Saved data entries

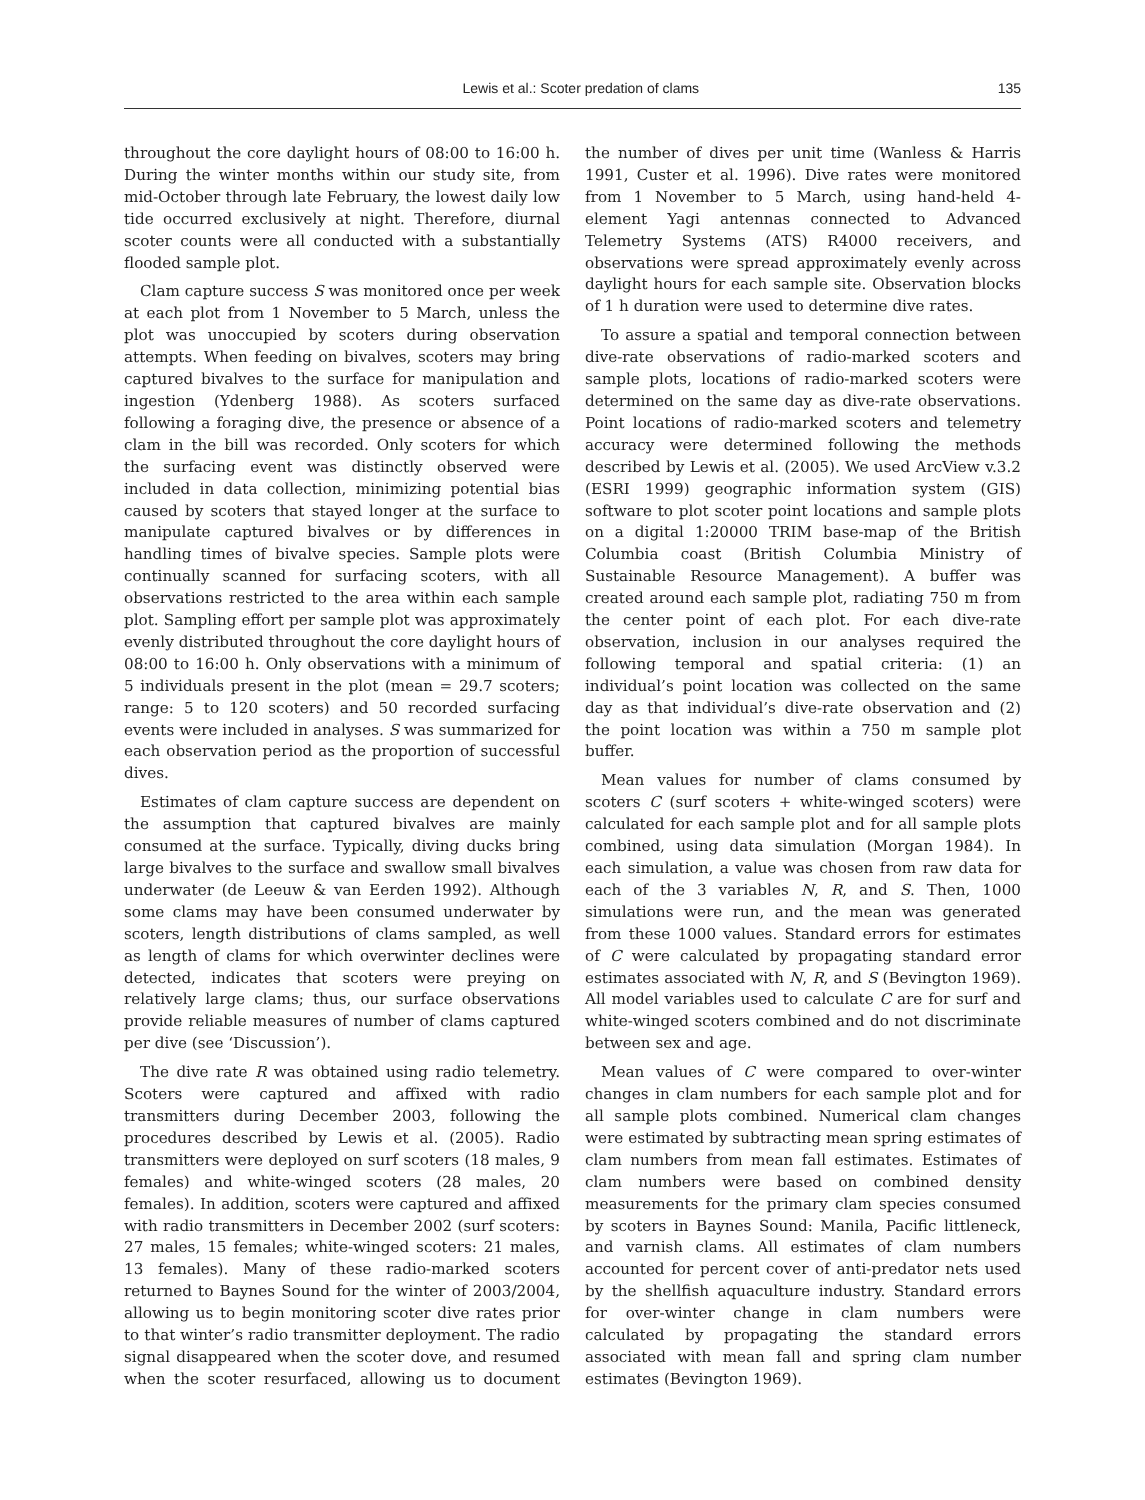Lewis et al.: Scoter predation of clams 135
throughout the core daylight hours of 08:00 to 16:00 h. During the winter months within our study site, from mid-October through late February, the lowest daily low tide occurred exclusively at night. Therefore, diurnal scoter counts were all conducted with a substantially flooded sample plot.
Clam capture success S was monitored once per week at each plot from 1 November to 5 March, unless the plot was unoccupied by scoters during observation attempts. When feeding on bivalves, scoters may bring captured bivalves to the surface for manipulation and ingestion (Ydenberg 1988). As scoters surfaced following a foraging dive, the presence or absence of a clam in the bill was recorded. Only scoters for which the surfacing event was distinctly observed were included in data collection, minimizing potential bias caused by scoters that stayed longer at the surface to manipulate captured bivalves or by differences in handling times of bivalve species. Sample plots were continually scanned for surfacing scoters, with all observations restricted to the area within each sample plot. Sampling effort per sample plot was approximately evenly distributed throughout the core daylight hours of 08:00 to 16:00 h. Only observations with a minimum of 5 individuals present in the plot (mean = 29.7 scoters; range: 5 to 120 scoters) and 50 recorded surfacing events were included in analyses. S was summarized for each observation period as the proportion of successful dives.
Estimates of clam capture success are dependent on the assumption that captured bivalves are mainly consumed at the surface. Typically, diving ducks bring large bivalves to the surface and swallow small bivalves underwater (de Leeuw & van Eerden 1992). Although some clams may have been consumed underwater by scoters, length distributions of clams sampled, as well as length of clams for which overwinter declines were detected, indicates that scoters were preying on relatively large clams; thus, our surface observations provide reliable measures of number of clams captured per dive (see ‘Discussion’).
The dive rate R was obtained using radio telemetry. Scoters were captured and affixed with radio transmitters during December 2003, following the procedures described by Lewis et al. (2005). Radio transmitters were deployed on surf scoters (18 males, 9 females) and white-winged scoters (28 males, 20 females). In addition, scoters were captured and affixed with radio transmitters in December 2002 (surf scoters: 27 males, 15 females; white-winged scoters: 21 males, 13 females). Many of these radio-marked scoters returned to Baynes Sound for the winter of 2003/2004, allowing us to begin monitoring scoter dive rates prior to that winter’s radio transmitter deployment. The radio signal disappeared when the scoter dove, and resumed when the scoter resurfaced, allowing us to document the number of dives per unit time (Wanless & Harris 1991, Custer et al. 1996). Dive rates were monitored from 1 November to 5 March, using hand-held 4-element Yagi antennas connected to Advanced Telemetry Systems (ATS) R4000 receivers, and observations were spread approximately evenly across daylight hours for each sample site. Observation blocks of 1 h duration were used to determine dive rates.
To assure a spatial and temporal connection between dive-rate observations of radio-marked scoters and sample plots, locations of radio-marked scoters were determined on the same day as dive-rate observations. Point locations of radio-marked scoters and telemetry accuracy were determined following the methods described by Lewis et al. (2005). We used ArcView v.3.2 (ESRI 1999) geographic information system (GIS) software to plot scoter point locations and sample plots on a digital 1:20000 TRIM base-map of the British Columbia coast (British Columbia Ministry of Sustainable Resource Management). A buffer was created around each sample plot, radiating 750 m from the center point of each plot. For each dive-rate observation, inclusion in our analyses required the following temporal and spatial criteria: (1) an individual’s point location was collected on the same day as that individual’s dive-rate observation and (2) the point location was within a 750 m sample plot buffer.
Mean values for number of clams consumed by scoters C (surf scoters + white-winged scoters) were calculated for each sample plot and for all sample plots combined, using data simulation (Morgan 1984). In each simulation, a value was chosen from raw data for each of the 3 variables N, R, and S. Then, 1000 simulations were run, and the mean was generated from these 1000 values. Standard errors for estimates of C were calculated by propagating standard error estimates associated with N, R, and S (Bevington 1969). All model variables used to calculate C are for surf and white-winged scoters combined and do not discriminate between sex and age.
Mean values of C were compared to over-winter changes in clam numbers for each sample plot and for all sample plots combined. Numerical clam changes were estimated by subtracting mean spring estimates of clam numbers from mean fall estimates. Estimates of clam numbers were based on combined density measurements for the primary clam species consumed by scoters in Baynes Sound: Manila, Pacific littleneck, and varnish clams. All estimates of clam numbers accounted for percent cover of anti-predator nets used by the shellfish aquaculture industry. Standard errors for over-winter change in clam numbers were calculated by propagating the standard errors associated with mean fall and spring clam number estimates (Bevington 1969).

* * *

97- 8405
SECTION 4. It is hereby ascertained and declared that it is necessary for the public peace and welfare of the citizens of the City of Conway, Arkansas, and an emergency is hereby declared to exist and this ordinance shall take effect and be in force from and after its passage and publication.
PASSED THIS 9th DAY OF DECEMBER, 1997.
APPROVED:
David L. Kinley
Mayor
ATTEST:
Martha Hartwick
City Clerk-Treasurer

---

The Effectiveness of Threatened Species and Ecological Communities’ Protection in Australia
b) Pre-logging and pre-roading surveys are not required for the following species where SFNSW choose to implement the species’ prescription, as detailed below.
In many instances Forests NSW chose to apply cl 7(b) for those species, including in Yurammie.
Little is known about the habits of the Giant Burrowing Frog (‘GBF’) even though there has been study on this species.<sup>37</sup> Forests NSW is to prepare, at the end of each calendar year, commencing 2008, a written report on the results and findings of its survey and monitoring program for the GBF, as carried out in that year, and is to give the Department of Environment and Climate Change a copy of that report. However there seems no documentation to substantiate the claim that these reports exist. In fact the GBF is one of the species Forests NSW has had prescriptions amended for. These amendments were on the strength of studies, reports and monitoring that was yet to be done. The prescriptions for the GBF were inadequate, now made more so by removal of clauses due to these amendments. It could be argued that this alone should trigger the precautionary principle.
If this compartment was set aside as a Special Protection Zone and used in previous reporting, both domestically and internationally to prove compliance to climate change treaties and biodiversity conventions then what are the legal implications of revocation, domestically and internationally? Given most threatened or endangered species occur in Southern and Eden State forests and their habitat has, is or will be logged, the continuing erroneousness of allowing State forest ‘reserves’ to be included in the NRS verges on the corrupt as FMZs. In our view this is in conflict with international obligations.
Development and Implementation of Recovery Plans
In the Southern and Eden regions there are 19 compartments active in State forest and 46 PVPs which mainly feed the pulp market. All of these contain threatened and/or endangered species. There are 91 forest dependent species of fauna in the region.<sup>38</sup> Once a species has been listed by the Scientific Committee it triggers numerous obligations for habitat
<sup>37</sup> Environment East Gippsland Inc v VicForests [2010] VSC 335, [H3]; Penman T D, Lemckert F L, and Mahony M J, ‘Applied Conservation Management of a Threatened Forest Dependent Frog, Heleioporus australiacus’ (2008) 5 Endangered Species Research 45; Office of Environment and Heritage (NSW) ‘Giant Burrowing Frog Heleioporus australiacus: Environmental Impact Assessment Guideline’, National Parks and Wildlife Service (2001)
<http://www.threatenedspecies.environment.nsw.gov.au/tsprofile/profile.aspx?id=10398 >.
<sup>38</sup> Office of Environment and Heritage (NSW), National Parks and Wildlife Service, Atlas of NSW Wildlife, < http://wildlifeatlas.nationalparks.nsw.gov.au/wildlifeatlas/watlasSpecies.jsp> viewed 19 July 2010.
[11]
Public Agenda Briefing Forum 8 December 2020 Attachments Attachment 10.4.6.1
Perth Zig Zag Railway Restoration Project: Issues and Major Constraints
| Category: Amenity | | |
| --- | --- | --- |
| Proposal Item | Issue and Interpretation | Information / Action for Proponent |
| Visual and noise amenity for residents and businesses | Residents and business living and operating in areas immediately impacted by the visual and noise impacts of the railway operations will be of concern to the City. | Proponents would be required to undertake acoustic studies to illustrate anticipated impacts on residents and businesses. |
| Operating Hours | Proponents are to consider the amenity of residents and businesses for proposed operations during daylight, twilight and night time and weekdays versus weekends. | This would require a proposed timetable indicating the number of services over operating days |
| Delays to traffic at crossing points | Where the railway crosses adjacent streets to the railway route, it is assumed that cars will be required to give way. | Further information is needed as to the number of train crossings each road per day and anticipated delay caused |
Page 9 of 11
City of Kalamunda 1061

> [WORK INSTRUCTION]:
Using the records above, return verbatim only the part that opens with the line containing "Lewis et al.: Scoter predation of clams 135" and closes with the line containing "throughout the core daylight hours of 08:00 to 16:00 h. During"; pictures stay out.

> [WRITTEN ANSWER]:
Lewis et al.: Scoter predation of clams 135
throughout the core daylight hours of 08:00 to 16:00 h. During the winter months within our study site, from mid-October through late February, the lowest daily low tide occurred exclusively at night. Therefore, diurnal scoter counts were all conducted with a substantially flooded sample plot.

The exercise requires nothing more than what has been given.